Spanish Health Worker Becomes First Ebola Patient to Contract Disease Outside of Africa

A nursing auxiliary in Madrid has tested positive for Ebola after treating a patient in the Spanish capital, according to Spanish newspaper El Pais. The case is believed to be first in which a person contracts Ebola from a source outside of Africa.

While the woman has not been identified, El Pais reports that she is 44 years old, married without children, and originally from Galicia, though she has worked for more than 15 years in Carlos III Hospital in Madrid. She has not left Spain or come in contact with the Ebola virus except for her work in treating Manual García Viejo, Spain’s second Ebola victim and a Catholic missionary who contracted the disease in Africa. Viejo is the second Spanish victim of the disease; the first being a priest, 75-year-old Miguel Pajares, who died in the same hospital after being flown back to Spain from Africa.

The newspaper notes that the nurse brought herself to Alcorcón hospital’s emergency room after experiencing a fever, and was tested twice for Ebola, both times with positive results. Co-workers tell El Pais they are shocked by the contamination, given that the hospital used “extreme” protection against the disease. The hospital did not evacuate all its patients when bringing in García Viejo, as doctors believed sealing the infectious diseases ward would be sufficient to keep staff safe.

The nurse is Spain’s third Ebola case, and one of hundreds of cases of medical personnel becoming infected with the virus due to close contact with a patient. She is also the first case of a person testing positive for Ebola after coming into contact with an Ebola patient outside of the continent of Africa. While the United States has currently treated five patients, none have so far contaminated medical personnel.

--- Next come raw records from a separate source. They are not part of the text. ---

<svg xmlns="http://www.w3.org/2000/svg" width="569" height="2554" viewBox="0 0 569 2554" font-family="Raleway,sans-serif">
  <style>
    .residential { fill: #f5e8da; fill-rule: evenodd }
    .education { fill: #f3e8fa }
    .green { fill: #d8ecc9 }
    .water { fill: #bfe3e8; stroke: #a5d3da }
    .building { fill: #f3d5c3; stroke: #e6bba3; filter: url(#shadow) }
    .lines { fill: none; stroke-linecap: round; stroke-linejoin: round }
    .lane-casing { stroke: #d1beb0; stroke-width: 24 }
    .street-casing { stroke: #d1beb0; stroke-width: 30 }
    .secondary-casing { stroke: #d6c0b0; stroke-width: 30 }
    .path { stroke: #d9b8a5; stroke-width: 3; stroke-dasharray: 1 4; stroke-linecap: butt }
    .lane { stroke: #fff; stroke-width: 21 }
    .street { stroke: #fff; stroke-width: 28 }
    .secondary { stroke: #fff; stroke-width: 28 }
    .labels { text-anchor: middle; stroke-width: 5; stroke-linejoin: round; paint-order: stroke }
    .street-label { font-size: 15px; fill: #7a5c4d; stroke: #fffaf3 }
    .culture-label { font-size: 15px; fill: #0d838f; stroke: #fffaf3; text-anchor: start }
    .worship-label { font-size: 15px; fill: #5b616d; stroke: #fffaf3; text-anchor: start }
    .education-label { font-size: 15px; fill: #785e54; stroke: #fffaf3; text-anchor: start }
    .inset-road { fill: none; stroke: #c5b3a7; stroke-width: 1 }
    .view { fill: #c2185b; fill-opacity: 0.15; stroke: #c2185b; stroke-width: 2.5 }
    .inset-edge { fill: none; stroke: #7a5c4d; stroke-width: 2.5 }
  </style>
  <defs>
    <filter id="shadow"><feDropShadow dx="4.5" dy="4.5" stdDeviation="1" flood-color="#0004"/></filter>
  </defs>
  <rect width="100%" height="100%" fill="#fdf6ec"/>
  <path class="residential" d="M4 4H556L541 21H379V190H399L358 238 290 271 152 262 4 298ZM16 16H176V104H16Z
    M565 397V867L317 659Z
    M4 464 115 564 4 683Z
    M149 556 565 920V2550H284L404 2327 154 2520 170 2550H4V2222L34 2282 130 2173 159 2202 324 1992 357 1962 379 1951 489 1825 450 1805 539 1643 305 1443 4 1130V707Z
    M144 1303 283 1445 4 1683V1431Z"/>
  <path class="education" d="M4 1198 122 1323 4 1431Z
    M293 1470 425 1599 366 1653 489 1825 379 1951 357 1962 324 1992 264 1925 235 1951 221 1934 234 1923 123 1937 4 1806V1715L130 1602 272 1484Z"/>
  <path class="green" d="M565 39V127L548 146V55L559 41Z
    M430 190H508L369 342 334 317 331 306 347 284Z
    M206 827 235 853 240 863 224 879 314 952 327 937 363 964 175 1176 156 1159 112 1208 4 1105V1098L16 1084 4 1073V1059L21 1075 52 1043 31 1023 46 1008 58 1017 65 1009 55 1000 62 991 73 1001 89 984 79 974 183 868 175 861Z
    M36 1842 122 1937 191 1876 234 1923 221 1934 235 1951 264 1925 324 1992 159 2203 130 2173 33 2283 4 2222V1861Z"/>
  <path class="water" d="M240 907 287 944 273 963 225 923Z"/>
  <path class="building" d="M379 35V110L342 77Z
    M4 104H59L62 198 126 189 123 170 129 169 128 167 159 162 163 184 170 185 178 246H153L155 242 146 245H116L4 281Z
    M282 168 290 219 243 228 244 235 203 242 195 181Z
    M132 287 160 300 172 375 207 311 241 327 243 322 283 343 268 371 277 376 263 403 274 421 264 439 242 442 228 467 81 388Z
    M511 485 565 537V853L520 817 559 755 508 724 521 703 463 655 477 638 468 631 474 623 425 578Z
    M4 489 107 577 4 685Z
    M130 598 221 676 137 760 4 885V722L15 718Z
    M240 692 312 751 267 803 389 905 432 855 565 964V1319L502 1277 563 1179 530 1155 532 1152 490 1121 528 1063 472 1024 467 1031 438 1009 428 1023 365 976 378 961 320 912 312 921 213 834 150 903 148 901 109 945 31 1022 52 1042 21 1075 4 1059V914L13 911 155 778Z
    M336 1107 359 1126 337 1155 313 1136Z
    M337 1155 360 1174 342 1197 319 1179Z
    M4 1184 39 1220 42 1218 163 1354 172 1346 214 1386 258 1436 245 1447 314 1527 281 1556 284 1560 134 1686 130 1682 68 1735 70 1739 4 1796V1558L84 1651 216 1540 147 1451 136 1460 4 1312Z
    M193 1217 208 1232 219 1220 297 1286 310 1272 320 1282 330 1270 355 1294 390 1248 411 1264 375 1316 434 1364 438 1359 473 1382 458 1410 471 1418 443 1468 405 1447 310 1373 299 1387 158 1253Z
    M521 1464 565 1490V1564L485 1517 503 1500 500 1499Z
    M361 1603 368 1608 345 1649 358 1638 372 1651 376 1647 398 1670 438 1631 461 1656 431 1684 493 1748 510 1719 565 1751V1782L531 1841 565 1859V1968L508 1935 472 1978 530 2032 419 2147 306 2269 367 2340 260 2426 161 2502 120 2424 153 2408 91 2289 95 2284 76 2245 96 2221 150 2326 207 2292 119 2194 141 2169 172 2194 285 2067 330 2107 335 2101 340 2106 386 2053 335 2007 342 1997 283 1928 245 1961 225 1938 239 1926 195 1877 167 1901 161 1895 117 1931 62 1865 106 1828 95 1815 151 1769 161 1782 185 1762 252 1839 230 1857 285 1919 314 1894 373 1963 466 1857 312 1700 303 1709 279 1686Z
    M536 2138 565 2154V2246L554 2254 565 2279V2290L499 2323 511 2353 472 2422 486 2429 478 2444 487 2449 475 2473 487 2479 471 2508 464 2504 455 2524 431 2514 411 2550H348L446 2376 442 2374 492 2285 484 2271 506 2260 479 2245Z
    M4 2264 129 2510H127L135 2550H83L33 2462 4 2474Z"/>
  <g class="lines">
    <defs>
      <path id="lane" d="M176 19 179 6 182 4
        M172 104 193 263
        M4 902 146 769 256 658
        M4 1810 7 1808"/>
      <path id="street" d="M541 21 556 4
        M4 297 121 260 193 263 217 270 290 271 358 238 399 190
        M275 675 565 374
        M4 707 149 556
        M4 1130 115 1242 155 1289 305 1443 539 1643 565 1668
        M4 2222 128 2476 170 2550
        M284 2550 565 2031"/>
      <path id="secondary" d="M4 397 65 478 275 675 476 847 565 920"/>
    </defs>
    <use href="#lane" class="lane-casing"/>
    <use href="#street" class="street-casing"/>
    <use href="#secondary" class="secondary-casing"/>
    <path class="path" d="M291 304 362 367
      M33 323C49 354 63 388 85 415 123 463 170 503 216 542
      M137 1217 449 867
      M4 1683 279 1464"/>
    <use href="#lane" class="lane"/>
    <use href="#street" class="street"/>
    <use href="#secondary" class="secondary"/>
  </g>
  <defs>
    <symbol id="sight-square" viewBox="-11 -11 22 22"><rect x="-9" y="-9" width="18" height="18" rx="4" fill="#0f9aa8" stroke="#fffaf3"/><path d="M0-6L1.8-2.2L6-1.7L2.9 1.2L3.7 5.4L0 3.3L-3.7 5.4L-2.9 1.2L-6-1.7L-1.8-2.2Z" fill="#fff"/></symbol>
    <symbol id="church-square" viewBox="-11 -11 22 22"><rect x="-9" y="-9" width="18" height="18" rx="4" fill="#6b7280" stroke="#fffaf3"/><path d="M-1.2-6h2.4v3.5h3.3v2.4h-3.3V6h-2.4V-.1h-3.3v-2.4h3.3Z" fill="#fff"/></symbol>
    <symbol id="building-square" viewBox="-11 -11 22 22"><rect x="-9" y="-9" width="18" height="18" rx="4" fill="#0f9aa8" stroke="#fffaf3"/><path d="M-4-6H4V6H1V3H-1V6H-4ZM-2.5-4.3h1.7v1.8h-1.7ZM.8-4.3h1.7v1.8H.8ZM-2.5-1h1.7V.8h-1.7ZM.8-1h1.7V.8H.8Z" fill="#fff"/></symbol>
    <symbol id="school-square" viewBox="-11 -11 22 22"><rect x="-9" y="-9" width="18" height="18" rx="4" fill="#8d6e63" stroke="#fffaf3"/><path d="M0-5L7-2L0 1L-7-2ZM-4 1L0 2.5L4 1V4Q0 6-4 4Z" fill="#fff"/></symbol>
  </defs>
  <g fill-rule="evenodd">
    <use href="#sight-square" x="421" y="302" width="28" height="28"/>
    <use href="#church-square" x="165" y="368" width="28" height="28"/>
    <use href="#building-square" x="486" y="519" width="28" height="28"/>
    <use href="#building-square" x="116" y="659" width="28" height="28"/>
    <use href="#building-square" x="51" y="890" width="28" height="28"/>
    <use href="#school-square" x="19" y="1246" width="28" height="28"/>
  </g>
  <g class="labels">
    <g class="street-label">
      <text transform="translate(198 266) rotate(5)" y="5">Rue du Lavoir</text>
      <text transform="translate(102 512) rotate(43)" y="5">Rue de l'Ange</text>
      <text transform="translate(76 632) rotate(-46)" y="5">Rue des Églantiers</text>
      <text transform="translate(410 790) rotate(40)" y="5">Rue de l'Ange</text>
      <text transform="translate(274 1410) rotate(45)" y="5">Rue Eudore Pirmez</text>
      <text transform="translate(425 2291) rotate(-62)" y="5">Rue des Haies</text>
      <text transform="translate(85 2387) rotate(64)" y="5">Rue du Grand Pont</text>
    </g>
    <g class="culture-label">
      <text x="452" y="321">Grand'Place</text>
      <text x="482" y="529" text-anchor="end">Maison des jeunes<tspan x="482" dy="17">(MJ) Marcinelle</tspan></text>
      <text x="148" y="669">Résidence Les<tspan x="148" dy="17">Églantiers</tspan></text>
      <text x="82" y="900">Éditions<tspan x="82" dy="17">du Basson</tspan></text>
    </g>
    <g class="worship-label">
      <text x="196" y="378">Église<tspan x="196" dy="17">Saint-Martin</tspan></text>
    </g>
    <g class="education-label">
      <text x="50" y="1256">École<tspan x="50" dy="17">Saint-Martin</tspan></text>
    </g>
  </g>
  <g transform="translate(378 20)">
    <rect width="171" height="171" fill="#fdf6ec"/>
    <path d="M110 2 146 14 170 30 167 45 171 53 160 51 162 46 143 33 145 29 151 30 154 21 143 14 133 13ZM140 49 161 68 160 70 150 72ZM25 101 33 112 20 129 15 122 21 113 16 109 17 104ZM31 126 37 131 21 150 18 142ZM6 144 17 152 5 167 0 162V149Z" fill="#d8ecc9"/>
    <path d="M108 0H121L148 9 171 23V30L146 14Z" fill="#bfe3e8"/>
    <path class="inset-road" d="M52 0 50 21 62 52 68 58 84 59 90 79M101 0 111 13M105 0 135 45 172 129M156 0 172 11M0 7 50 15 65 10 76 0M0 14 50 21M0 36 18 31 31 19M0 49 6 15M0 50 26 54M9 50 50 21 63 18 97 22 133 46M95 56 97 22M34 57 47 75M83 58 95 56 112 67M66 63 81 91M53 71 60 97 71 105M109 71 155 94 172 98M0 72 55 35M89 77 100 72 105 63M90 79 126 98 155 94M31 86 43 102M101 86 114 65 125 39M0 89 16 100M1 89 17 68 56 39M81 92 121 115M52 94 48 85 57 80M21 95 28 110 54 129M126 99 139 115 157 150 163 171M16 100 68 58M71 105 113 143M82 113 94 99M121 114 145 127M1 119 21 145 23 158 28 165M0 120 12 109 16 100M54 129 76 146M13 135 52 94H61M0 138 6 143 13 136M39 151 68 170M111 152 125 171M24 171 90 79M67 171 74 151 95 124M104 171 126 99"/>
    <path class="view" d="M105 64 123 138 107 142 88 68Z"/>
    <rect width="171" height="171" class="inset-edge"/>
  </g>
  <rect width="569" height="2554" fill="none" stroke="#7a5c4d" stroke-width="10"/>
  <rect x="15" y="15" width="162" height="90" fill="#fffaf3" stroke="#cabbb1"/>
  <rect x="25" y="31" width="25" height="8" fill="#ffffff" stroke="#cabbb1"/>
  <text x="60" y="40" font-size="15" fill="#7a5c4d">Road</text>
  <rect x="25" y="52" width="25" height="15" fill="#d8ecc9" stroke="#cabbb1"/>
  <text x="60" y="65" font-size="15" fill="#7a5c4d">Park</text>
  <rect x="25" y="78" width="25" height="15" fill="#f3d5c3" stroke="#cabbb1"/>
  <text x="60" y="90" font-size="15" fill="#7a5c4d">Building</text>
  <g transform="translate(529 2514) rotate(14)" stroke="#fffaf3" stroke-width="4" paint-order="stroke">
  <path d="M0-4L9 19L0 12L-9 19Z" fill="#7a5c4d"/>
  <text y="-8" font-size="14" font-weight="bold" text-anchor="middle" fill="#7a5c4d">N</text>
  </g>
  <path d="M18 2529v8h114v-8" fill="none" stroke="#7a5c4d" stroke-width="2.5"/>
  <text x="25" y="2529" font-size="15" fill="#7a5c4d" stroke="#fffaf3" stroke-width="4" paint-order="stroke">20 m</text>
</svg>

Spanish Minister of Health Ana Mato has convened an emergency crisis meeting to address this latest infection and how to prevent other health workers from contracting the disease while still aiding Spanish citizens working private missions in Africa to help those in need.

The World Health Organization’s latest death toll estimate is at 3,439, with 7,492 cases on the record. As the WHO has during the extent of the Ebola crisis, it has announced that their estimates are likely extremely low, given the difficulty in entering certain affected communities in Liberia, Guinea, and Sierra Leone to count bodies, and the lack of medical resources to care for the thousands affected.